Again, you will see for each location, the flag that fished the most there, and the total number of hours fished. If the flag is "COMP", that means the selected company did the most fishing in that location.

In [None]:
# Now, for each lat/lon, we find the biggest fisher - either this company or other vessels
# We will show the biggest flag or company (Dongwon) for each lat/lon.

dongwon_aggregated<-dongwon_aggregated[,-c(5)]
colnames(dongwon_aggregated)<-c("lat_bin", "lon_bin", "totalFishingHours", "flag")
total<-rbind(aggregated_max, dongwon_aggregated)
total<-total %>% 
  group_by(lat_bin, lon_bin) %>%
  filter(totalFishingHours == max(totalFishingHours)) 

total

## Export this analysis to spreadsheets
Running this cell will save the data we have processed and analyzed so far. You may have to click on the folder
icon and hit refresh to see it. You can then click on the inverted ... next to each file and download them.

In [None]:
write_csv(aggregated, "all_other_fishing_total.csv")
write_csv(aggregated_max, "all_other_fishing_max.csv")
write_csv(dongwon_aggregated, "dongwon.csv")
write_csv(total, "all_fishing_max.csv")

## Simplify the data, for the purpose of mapping it
Since there are many flags that fish in this part of the world, and because of the limitations of this platform when
it comes to data visualization and mapping, we need to aggregate our data a bit more.
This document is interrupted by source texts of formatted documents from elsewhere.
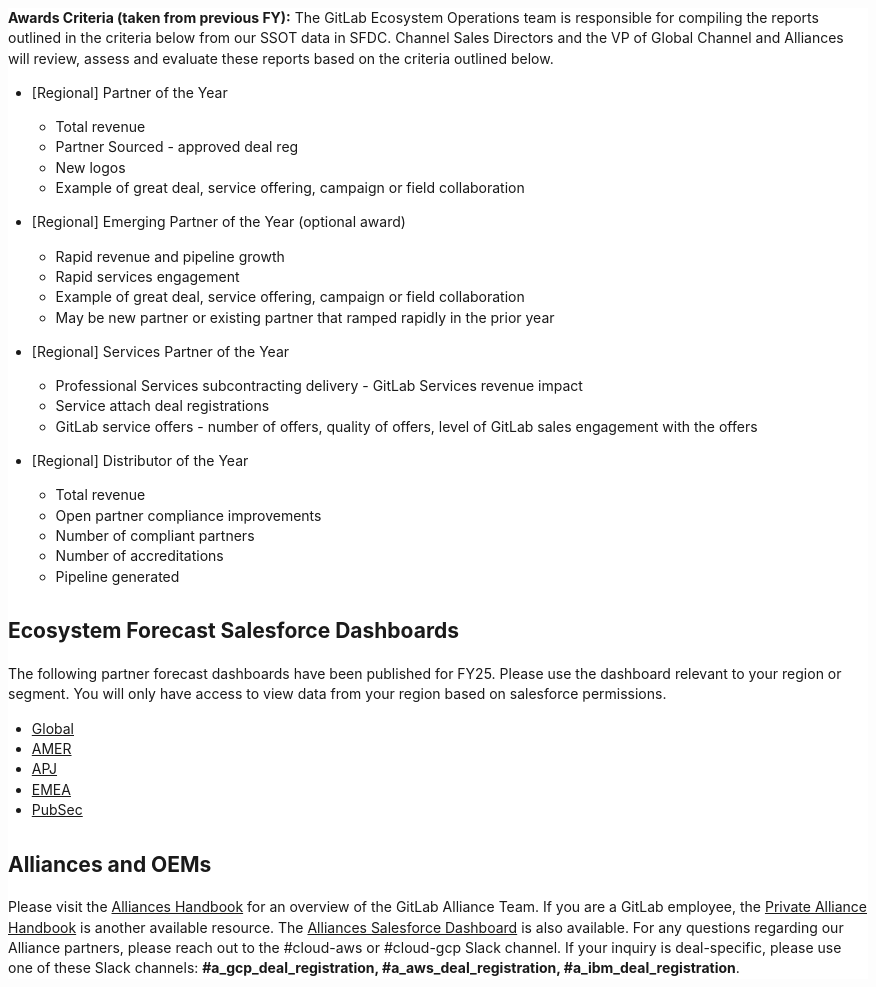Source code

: **Awards Criteria (taken from previous FY):**
The GitLab Ecosystem Operations team is responsible for compiling the reports outlined in the criteria below from our SSOT data in SFDC.  Channel Sales Directors and the VP of Global Channel and Alliances will review, assess and evaluate these reports based on the criteria outlined below.

- [Regional] Partner of the Year
  - Total revenue
  - Partner Sourced - approved deal reg
  - New logos
  - Example of great deal, service offering, campaign or field collaboration

- [Regional] Emerging Partner of the Year (optional award)
  - Rapid revenue and pipeline growth
  - Rapid services engagement
  - Example of great deal, service offering, campaign or field collaboration
  - May be new partner or existing partner that ramped rapidly in the prior year

- [Regional] Services Partner of the Year
  - Professional Services subcontracting delivery - GitLab Services revenue impact
  - Service attach deal registrations
  - GitLab service offers - number of offers, quality of offers, level of GitLab sales engagement with the offers

- [Regional] Distributor of the Year
  - Total revenue
  - Open partner compliance improvements
  - Number of compliant partners
  - Number of accreditations
  - Pipeline generated

## Ecosystem Forecast Salesforce Dashboards

The following partner forecast dashboards have been published for FY25. Please use the dashboard relevant to your region or segment. You will only have access to view data from your region based on salesforce permissions.

- [Global](https://gitlab.lightning.force.com/lightning/r/Dashboard/01ZPL000001JF612AG/view?queryScope=userFolders)
- [AMER](https://gitlab.lightning.force.com/lightning/r/Dashboard/01ZPL000001KUHV2A4/view)
- [APJ](https://gitlab.lightning.force.com/lightning/r/Dashboard/01ZPL000001Jwir2AC/view?queryScope=userFolders)
- [EMEA](https://gitlab.lightning.force.com/lightning/r/Dashboard/01ZPL000001KZlp2AG/view)
- [PubSec](https://gitlab.lightning.force.com/lightning/r/Dashboard/01ZPL000001KNG12AO/view?queryScope=userFolders)

## Alliances and OEMs

Please visit the [Alliances Handbook](/handbook/alliances/) for an overview of the GitLab Alliance Team. If you are a GitLab employee, the [Private Alliance Handbook](https://internal.gitlab.com/handbook/alliances/) is another available resource. The [Alliances Salesforce Dashboard](https://gitlab.my.salesforce.com/01Z4M000000oYAp) is also available.
For any questions regarding our Alliance partners, please reach out to the #cloud-aws or #cloud-gcp Slack channel. If your inquiry is deal-specific, please use one of these Slack channels: **#a_gcp_deal_registration, #a_aws_deal_registration, #a_ibm_deal_registration**.
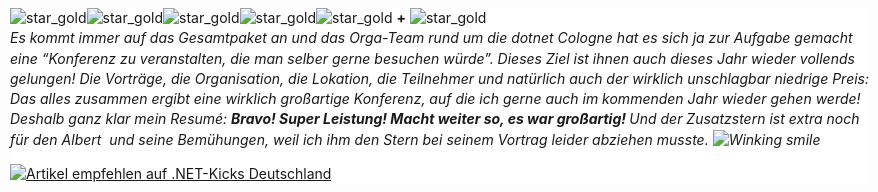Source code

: <img style="background-image: none; border-right-width: 0px; padding-left: 0px; padding-right: 0px; display: inline; border-top-width: 0px; border-bottom-width: 0px; border-left-width: 0px; padding-top: 0px" title="star_gold" border="0" alt="star_gold" src="http://anheledirwp.blob.core.windows.net/wordpress/2011/05/star_gold_thumb.png" width="16" height="16" /><img style="background-image: none; border-right-width: 0px; padding-left: 0px; padding-right: 0px; display: inline; border-top-width: 0px; border-bottom-width: 0px; border-left-width: 0px; padding-top: 0px" title="star_gold" border="0" alt="star_gold" src="http://anheledirwp.blob.core.windows.net/wordpress/2011/05/star_gold_thumb_3.png" width="16" height="16" /><img style="background-image: none; border-right-width: 0px; padding-left: 0px; padding-right: 0px; display: inline; border-top-width: 0px; border-bottom-width: 0px; border-left-width: 0px; padding-top: 0px" title="star_gold" border="0" alt="star_gold" src="http://anheledirwp.blob.core.windows.net/wordpress/2011/05/star_gold_thumb_4.png" width="16" height="16" /><img style="background-image: none; border-right-width: 0px; padding-left: 0px; padding-right: 0px; display: inline; border-top-width: 0px; border-bottom-width: 0px; border-left-width: 0px; padding-top: 0px" title="star_gold" border="0" alt="star_gold" src="http://anheledirwp.blob.core.windows.net/wordpress/2011/05/star_gold_thumb_5.png" width="16" height="16" /><img style="background-image: none; border-right-width: 0px; padding-left: 0px; padding-right: 0px; display: inline; border-top-width: 0px; border-bottom-width: 0px; border-left-width: 0px; padding-top: 0px" title="star_gold" border="0" alt="star_gold" src="http://anheledirwp.blob.core.windows.net/wordpress/2011/05/star_gold_thumb_6.png" width="16" height="16" />&#160;<strong>+</strong> <img style="background-image: none; border-right-width: 0px; padding-left: 0px; padding-right: 0px; display: inline; border-top-width: 0px; border-bottom-width: 0px; border-left-width: 0px; padding-top: 0px" title="star_gold" border="0" alt="star_gold" src="http://anheledirwp.blob.core.windows.net/wordpress/2011/05/star_gold_thumb_7.png" width="16" height="16" />     <br /><em>Es kommt immer auf das Gesamtpaket an und das Orga-Team rund um die dotnet Cologne hat es sich ja zur Aufgabe gemacht eine “Konferenz zu veranstalten, die man selber gerne besuchen würde”. Dieses Ziel ist ihnen auch dieses Jahr wieder vollends gelungen! Die Vorträge, die Organisation, die Lokation, die Teilnehmer und natürlich auch der wirklich unschlagbar niedrige Preis: Das alles zusammen ergibt eine wirklich großartige Konferenz, auf die ich gerne auch im kommenden Jahr wieder gehen werde! Deshalb ganz klar mein Resumé: <strong>Bravo! Super Leistung! Macht weiter so, es war großartig! </strong>Und der Zusatzstern ist extra noch für den Albert&#160; und seine Bemühungen, weil ich ihm den Stern bei seinem Vortrag leider abziehen musste. <img style="border-bottom-style: none; border-left-style: none; border-top-style: none; border-right-style: none" class="wlEmoticon wlEmoticon-winkingsmile" alt="Winking smile" src="http://anheledirwp.blob.core.windows.net/wordpress/2011/05/wlEmoticon-winkingsmile.png" /></em></p> <a target="_blank" href="http://dotnet-kicks.de/kick/?url=http://old.gordon-breuer.de/post/2011/05/09/dotnet-cologne-2011-rueckblick.aspx&amp;title=Respecto Colonius!">
                    <img src="http://dotnet-kicks.de/Services/Images/KickItImageGenerator.ashx?url=http://old.gordon-breuer.de/post/2011/05/09/dotnet-cologne-2011-rueckblick.aspx" border="0" alt="Artikel empfehlen auf .NET-Kicks Deutschland" />
                  </a>
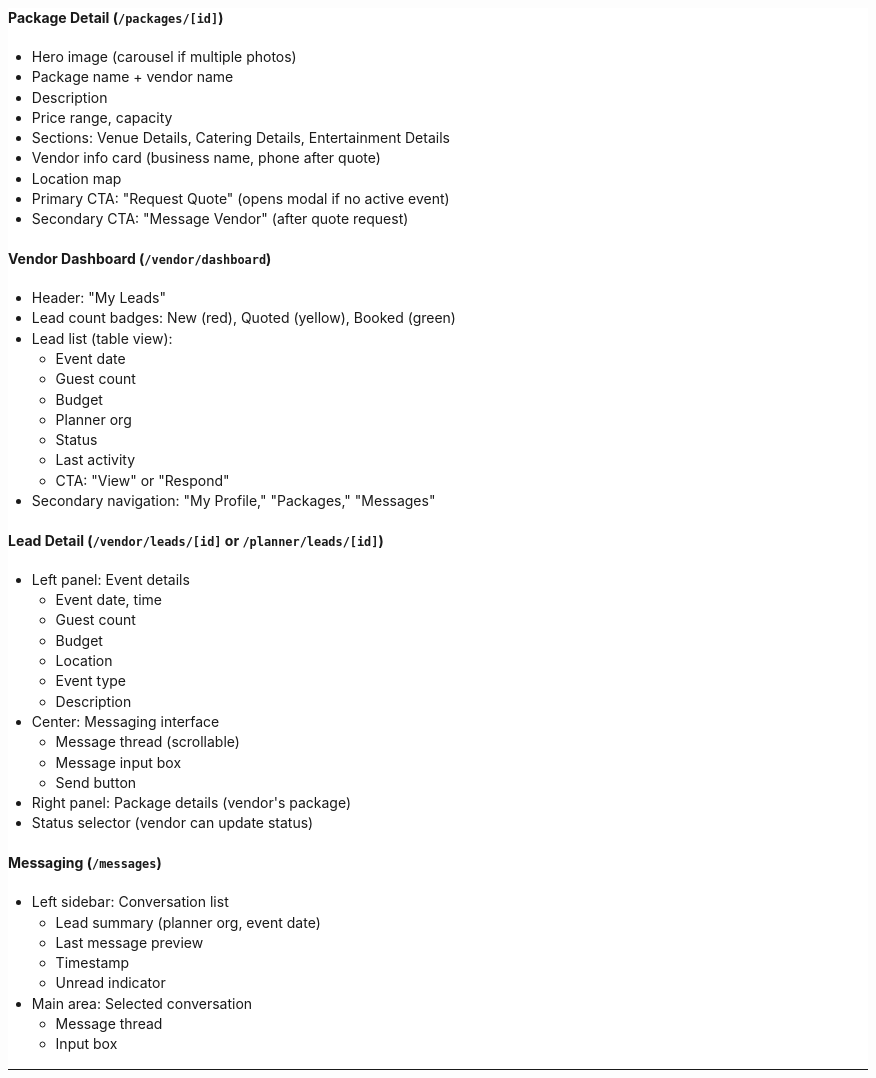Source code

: #### **Package Detail (`/packages/[id]`)**

* Hero image (carousel if multiple photos)  
* Package name \+ vendor name  
* Description  
* Price range, capacity  
* Sections: Venue Details, Catering Details, Entertainment Details  
* Vendor info card (business name, phone after quote)  
* Location map  
* Primary CTA: "Request Quote" (opens modal if no active event)  
* Secondary CTA: "Message Vendor" (after quote request)

#### **Vendor Dashboard (`/vendor/dashboard`)**

* Header: "My Leads"  
* Lead count badges: New (red), Quoted (yellow), Booked (green)  
* Lead list (table view):  
  * Event date  
  * Guest count  
  * Budget  
  * Planner org  
  * Status  
  * Last activity  
  * CTA: "View" or "Respond"  
* Secondary navigation: "My Profile," "Packages," "Messages"

#### **Lead Detail (`/vendor/leads/[id]` or `/planner/leads/[id]`)**

* Left panel: Event details  
  * Event date, time  
  * Guest count  
  * Budget  
  * Location  
  * Event type  
  * Description  
* Center: Messaging interface  
  * Message thread (scrollable)  
  * Message input box  
  * Send button  
* Right panel: Package details (vendor's package)  
* Status selector (vendor can update status)

#### **Messaging (`/messages`)**

* Left sidebar: Conversation list  
  * Lead summary (planner org, event date)  
  * Last message preview  
  * Timestamp  
  * Unread indicator  
* Main area: Selected conversation  
  * Message thread  
  * Input box

---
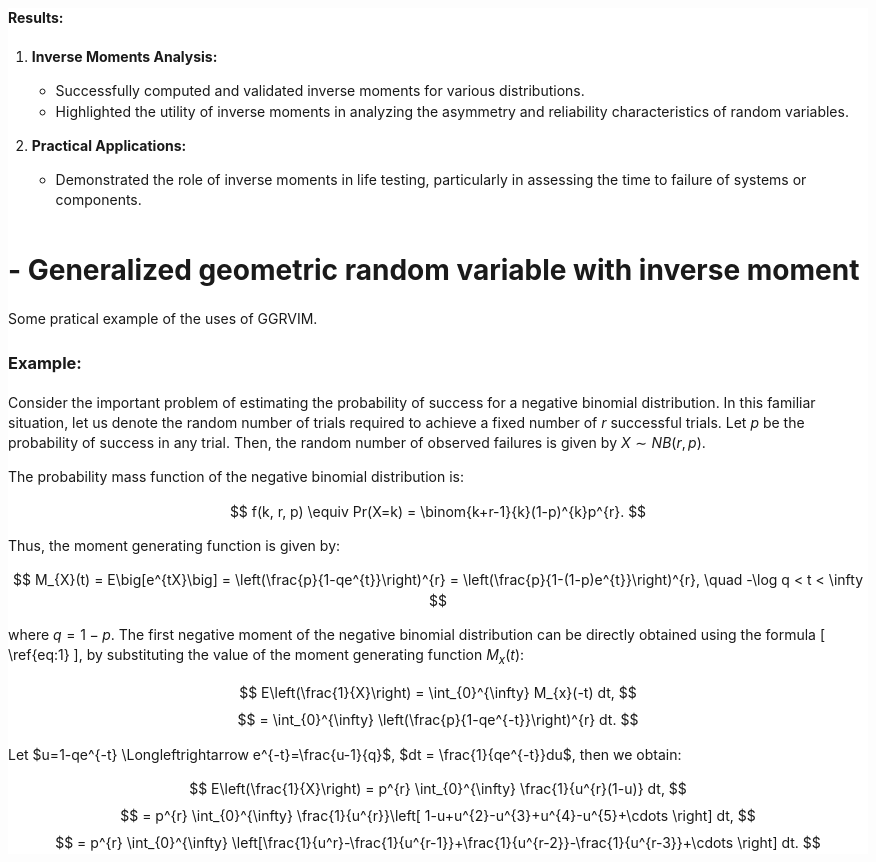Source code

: 
#### **Results:**
1. **Inverse Moments Analysis:**
   - Successfully computed and validated inverse moments for various distributions.
   - Highlighted the utility of inverse moments in analyzing the asymmetry and reliability characteristics of random variables.

2. **Practical Applications:**
   - Demonstrated the role of inverse moments in life testing, particularly in assessing the time to failure of systems or components.
  # - Generalized geometric random variable with inverse moment
Some pratical example of the uses of GGRVIM.
### Example:

Consider the important problem of estimating the probability of success for a negative binomial distribution. In this familiar situation, let us denote the random number of trials required to achieve a fixed number of $r$ successful trials. Let $p$ be the probability of success in any trial. Then, the random number of observed failures is given by $X \sim NB(r,p)$.

The probability mass function of the negative binomial distribution is:

$$
f(k, r, p) \equiv Pr(X=k) = \binom{k+r-1}{k}(1-p)^{k}p^{r}.
$$

Thus, the moment generating function is given by:

$$
M_{X}(t) = E\big[e^{tX}\big] = \left(\frac{p}{1-qe^{t}}\right)^{r} = \left(\frac{p}{1-(1-p)e^{t}}\right)^{r}, \quad -\log q < t < \infty
$$

where $q = 1 - p$. The first negative moment of the negative binomial distribution can be directly obtained using the formula \[ \ref{eq:1} \], by substituting the value of the moment generating function $M_{x}(t)$:

$$
E\left(\frac{1}{X}\right) = \int_{0}^{\infty} M_{x}(-t) dt,
$$
$$
= \int_{0}^{\infty} \left(\frac{p}{1-qe^{-t}}\right)^{r} dt.
$$

Let $u=1-qe^{-t} \Longleftrightarrow e^{-t}=\frac{u-1}{q}$, $dt = \frac{1}{qe^{-t}}du$, then we obtain:

$$
E\left(\frac{1}{X}\right) = p^{r} \int_{0}^{\infty} \frac{1}{u^{r}(1-u)} dt,
$$
$$
= p^{r} \int_{0}^{\infty} \frac{1}{u^{r}}\left[ 1-u+u^{2}-u^{3}+u^{4}-u^{5}+\cdots \right] dt,
$$
$$
= p^{r} \int_{0}^{\infty} \left[\frac{1}{u^r}-\frac{1}{u^{r-1}}+\frac{1}{u^{r-2}}-\frac{1}{u^{r-3}}+\cdots \right] dt.
$$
This will cause our analysis to 
lose some of its power, but for the full paper, rather than this demo, we probably do NOT need to do this.

In [None]:
total <- mutate(total, flag=recode(flag, 
                         "COMP"="COMPANY", # We'll group all of this company's vessels
                         "CHN"="CHINA", # We'll compare to China-flagged vessels
                         "KOR"="KOREA", # We'll compare to Korea-flagged vessels
                         "JPN"="JAPAN", # We'll compare to Japan-flagged vessels
                         "TWN"="TAIWAN", # We'll compare to Taiwan-flagged vessels
                        # Insert any other country you want to call out specifically here following the same format
                         .default="OTHR")) # All otherly-flagged vessels will be lumped together

total

## Create spatial point data out of the information we've been working with above.

In [None]:
total_pts = st_as_sf(total, coords = c("lon_bin", "lat_bin"), crs = 4326)

## Standardize the Coordinate Reference System across our shapefiles
We just need to make sure that each of our pieces of geographic data are in the same format.

In [None]:
wcpfc_map<-st_transform(wcpfc_map, crs = 4326)
spc<-st_transform(spc, crs = 4326)
countries<-st_transform(countries, crs = 4326)

## "Clip" the fishing data we processed above to focus only on The Pacific Community (SPC)

In [None]:
clipped_total<-st_intersection(total_pts, st_buffer(spc, 0))
clipped_total

## Project the spatial data
We have to project the data to minimize distortions in taking 3D real-world locations and visualizing them on our 2D flat screens

In [None]:
p = CRS("+proj=aea +lat_0=-30 +lat_1=30 +lon_0=-180")
wcpfc_map<-st_transform(wcpfc_map, p)
spc<-st_transform(spc, p)
countries<-st_transform(countries, p)
clipped_total<-st_transform(clipped_total, p)

## Finally, map the fishing effort data by owner / flag

In [None]:
myColors <- brewer.pal(6,"Set1") # Choose the pallette of colors 
names(myColors) <- levels(clipped_total$flag) # Give each flag/company a color in the pallette
colScale <- scale_colour_manual(name = "grp",values = myColors)

# Make the map
map = ggplot() + 
geom_sf(data = wcpfc_map, fill = "blue", alpha=.1) +
geom_sf(data = spc, fill = "green", alpha=.1) +
geom_point(
    data=clipped_total,
    aes(color = flag, geometry = geometry),
    stat = "sf_coordinates"
  ) +
colScale

map